*WHAT YOU SHOULD DO*.
Answer these questions using the reply about model weights:
(a) Which documentation did the writer add a note to?
(b) Which models does that note say do not take weights into account?
(c) Which section does the writer suggest for general questions?

Open eragrostis opened 10 months ago
Hello Kevin,
I apologize for the lack of response. :pray:
I must say that I delayed providing an answer to your questioning, as I was not confident anyway in the answer. I'm not familiar with the use of weights within the models, and not sure about the impact decimal weights would have in general, and on specific models... But that's no excuse, I should have answered right away that I could not give you a satisfying answer. So once again, please accept my apologies. :cherry_blossom:
Following your suggestion, I added a note in BIOMOD_Modeling documentation mentioning that MAXENT
, MAXNET
, RF
, RFd
and SRE
do not take weights into account.
Note also that we try to document as much as possible our website, with tutorials, functions' documentation and examples. We have many issues per month, and though we close them once they are answered or solved, you can still search them to try and find questions and problems similar to yours. Finally, you might find it better appropriate to use the Discussions section for general questions or topics such as this one, and to try and get answers from other community people.

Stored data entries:
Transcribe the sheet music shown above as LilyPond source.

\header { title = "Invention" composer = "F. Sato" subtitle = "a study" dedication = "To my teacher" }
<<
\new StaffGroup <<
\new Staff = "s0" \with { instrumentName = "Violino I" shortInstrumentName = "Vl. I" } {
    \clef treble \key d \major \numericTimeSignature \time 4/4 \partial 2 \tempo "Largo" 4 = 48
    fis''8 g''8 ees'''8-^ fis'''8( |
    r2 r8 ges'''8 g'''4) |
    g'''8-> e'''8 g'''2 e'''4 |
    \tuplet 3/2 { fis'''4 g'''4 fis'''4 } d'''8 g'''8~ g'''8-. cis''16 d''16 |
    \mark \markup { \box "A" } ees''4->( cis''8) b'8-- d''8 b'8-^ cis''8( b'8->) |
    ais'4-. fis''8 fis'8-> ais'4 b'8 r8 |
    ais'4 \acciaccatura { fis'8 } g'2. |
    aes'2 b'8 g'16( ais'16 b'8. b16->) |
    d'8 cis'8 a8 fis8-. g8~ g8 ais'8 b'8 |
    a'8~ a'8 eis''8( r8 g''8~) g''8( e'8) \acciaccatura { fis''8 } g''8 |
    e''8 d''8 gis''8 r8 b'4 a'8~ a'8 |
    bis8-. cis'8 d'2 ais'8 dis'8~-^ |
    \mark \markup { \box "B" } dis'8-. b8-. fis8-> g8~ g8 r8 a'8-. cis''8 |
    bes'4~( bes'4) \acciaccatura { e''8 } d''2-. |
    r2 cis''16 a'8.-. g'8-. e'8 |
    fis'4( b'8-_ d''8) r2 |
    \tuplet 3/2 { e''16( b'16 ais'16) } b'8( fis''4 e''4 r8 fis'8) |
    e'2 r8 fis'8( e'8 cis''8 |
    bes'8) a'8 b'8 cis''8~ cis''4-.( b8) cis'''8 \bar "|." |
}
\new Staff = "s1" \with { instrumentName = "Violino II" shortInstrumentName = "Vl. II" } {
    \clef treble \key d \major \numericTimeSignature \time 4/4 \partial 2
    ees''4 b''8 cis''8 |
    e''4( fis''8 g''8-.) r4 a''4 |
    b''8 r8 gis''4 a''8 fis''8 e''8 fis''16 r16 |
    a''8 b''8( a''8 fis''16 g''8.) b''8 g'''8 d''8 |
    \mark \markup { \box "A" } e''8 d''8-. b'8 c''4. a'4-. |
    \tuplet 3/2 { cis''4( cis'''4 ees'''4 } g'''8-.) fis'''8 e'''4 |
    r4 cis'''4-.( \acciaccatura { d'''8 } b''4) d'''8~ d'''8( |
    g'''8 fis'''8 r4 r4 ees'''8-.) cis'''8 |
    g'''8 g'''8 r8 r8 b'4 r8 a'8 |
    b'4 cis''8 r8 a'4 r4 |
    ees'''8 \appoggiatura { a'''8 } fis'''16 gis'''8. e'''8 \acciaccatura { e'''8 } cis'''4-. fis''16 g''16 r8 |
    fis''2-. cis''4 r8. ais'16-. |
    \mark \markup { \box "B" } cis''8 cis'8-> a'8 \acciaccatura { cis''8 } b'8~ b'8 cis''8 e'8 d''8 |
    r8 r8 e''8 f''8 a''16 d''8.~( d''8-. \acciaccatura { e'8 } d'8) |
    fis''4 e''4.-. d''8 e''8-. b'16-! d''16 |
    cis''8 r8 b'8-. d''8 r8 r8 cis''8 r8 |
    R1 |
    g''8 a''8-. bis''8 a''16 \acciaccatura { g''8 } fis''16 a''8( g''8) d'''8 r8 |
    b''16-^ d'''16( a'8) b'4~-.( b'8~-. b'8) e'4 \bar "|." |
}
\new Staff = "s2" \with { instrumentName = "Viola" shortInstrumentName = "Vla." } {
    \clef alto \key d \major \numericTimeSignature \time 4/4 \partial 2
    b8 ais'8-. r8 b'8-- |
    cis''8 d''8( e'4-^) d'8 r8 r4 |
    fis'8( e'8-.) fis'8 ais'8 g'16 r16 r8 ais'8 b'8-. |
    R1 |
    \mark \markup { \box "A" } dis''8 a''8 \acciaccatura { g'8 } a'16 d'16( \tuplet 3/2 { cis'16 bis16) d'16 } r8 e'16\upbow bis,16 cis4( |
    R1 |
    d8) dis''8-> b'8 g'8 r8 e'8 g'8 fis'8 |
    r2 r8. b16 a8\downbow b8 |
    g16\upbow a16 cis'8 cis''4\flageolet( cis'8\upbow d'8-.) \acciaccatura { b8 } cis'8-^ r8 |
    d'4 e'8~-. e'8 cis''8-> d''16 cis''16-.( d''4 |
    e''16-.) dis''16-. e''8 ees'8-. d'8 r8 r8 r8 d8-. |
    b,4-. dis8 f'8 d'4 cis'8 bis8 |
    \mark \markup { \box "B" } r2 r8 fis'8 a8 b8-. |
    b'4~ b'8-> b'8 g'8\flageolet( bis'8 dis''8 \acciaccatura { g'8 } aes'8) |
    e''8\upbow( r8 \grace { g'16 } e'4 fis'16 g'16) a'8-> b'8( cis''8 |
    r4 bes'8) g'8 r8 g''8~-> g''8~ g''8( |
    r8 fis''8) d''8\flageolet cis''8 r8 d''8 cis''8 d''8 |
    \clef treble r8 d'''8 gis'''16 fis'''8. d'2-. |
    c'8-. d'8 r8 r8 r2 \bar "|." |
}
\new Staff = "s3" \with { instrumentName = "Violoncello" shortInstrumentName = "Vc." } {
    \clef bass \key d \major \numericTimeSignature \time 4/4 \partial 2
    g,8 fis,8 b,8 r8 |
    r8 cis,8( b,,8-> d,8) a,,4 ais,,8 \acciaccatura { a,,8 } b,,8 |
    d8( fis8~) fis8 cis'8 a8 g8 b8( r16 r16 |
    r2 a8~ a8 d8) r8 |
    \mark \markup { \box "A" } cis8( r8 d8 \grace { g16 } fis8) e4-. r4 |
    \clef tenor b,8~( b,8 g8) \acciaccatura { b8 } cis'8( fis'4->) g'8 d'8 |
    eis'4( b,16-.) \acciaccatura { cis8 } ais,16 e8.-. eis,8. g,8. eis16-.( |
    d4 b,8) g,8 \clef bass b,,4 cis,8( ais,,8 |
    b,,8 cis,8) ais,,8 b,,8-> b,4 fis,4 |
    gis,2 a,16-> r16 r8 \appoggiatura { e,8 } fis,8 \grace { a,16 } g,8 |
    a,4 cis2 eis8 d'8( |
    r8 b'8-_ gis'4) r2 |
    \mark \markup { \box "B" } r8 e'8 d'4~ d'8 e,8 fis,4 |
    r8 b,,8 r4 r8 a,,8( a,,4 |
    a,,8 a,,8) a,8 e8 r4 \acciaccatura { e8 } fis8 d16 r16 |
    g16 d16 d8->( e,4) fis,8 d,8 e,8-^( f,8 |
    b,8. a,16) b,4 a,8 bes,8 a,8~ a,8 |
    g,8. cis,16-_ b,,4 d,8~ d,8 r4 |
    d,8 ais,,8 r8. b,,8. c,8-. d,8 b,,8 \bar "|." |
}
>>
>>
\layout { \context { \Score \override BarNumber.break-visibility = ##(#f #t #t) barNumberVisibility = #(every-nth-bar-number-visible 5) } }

*WRITTEN RESPONSE*.
(a) The BIOMOD_Modeling documentation.
(b) MAXENT, MAXNET, RF, RFd, and SRE.
(c) The Discussions section.